Reading about Mom and Dad Felt Wonderful

Great Job, Mom! – Holman Wang, Tundra Books, 2019
Great Job, Dad! – Holman Wang, Tundra Books, 2019

Great Job Dad.jpgGreat Job Mom.jpg

Artist and author Holman Wang’s two companion volumes describe the phenomenal talents and brilliant multitasking of an ordinary mom and an ordinary dad. The books are immersive, as readers enter a tiny world of exquisitely crafted felt figures and their accompanying accessories.  Here is what the books are not: gimmicky.  If you are at all skeptical that 1:6 scale figures produced by needle-felting, a process which the author accurately terms “a painstaking process,” offers a warm and authentic perspective on parenting, read the books!  Both books feature a perfect balance of miniature detail and the “big picture” of a child’s sense of security in a super-competent and loving parent.

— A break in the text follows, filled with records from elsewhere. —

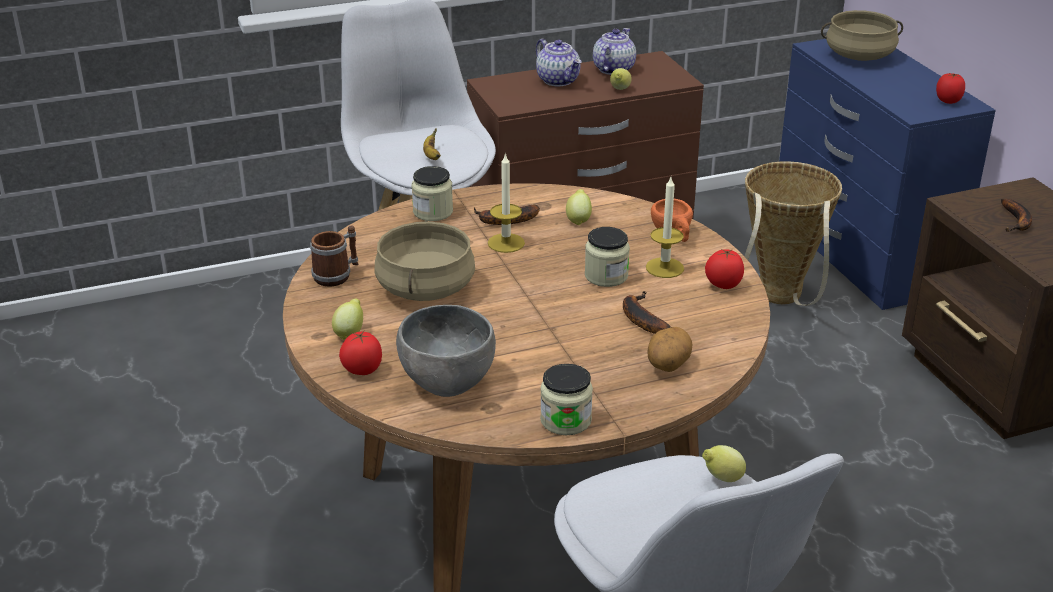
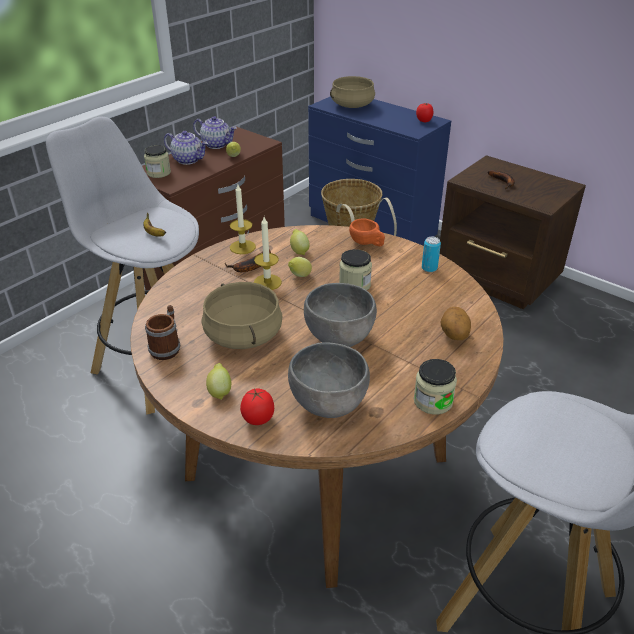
camera: 30 degrees left, 5 degrees up
jar [411,166,453,221] -> jar moved to [144,145,171,178]
teapot [593,28,636,75] -> teapot turned 120 degrees clockwise [193,116,237,149]
banana [623,291,671,334] -> none
candle [646,177,684,278] -> candle moved to [230,185,256,254]
lemon [702,445,746,482] -> lemon moved to [288,257,312,277]
tomato [705,249,744,289] -> can [422,237,441,272]
none -> grey bowl [304,283,377,347]

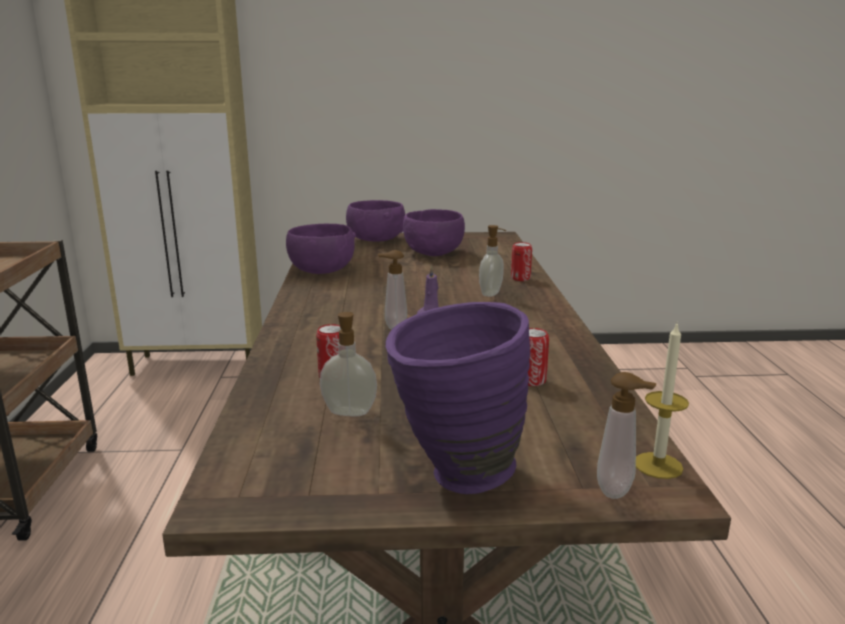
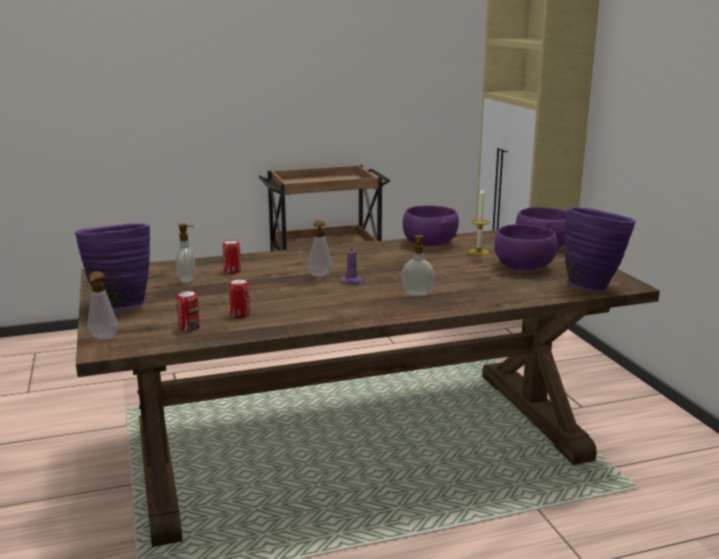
camera: 75 degrees right, 0 degrees up
can [511,242,532,281] -> can moved to [176,290,200,332]
candle [636,324,689,479] -> candle moved to [469,188,489,255]
none -> purple vase [564,207,636,291]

In a “Behind the Scenes” section at the end of each book, Wang, the creator, along with his twin brother Jack, of the Cozy Classics board books, reveals the process behind his productions.  Comparing himself to a film director, he explains how, after having crafted his figures and made or located “pint-sized props,” he builds sets and photographs them, using the cinematic technique of “forced perspective.”  The intricacy of this process is reflected in the books’ illustrations, each one a completely realized scene of family life.

library dad

Each picture is accompanied by one brief page of text, an expression of gratitude for Mom and Dad’s many talents.  “By night he’s our librarian/with stacks of books piled high,” shows Dad with his arms around son and daughter, reading them bedtime stories from the impressive collection in their room.  The current selection is The Hockey Sweater, from 1985, Roch Carrier and Sheldon Cohen’s affectionate tribute to Canadian hockey. Other books lying on the quilt and gracing the shelves include The Wizard of Oz, Where the Wild Things Are, and The Book with No Pictures, linking generations and genres.  Even the quilt itself, decorated with Russian nesting dolls, is both literary and child-friendly.

judge dad

Now and then Dad has a tougher job: “He sometimes has to serve as judge/to find who’s in the wrong.” Arms crossed and looking more stern than in the other pictures, Dad has to adjudicate between two kids pointing the finger at one another over who made a mess at the picnic table, while the family dog, like a side figure in a Brueghel painting, goes after a bottle of ketchup and some fallen French fries.  Dad is also a chauffeur pushing a stroller, and an architect building a structure out of bridge chairs and a table.

mom actor

Mom is just as versatile. Her professions include curator of refrigerator artwork, and impromptu actor: “At times she has an actor’s flair–/without a line rehearsed.” What could have been the boring conclusion to a supermarket trip becomes a performance, as Mom turns a shopping bag into a pirate’s hat, a juice bottle into a spyglass, and a baguette into a sword.  Her kids are an appreciative audience.

 

mom journalist

And her journalism skills are not wasted when she captures her little girl’s playtime on a cell phone camera.  This mom is active and strong, concentrating with great focus on everything she does. Her search for socks in a laundry basket is as meaningful as an archeologist’s search for artifacts in a cave.

 

If you have never attempted to turn wool into felt figures, you may not realize that each figure, as Wang explained in a 2016 interview, may require between twenty and forty hours to complete.  The posing and photographing of the book’s scenes is an even longer investment in time.  On a much more modest scale, if you even try to experiment with the made-for-kids version of this art form as a hobby, with, for example, the wool felting book from the versatile Klutz series, you will realize how committed Wang must feel to this medium as the best way to illustrate the challenges of parenting.  Reading these books, which succeed in making a complex process look simple and natural, one can only tell the author, “Great job, Mr. Wang.”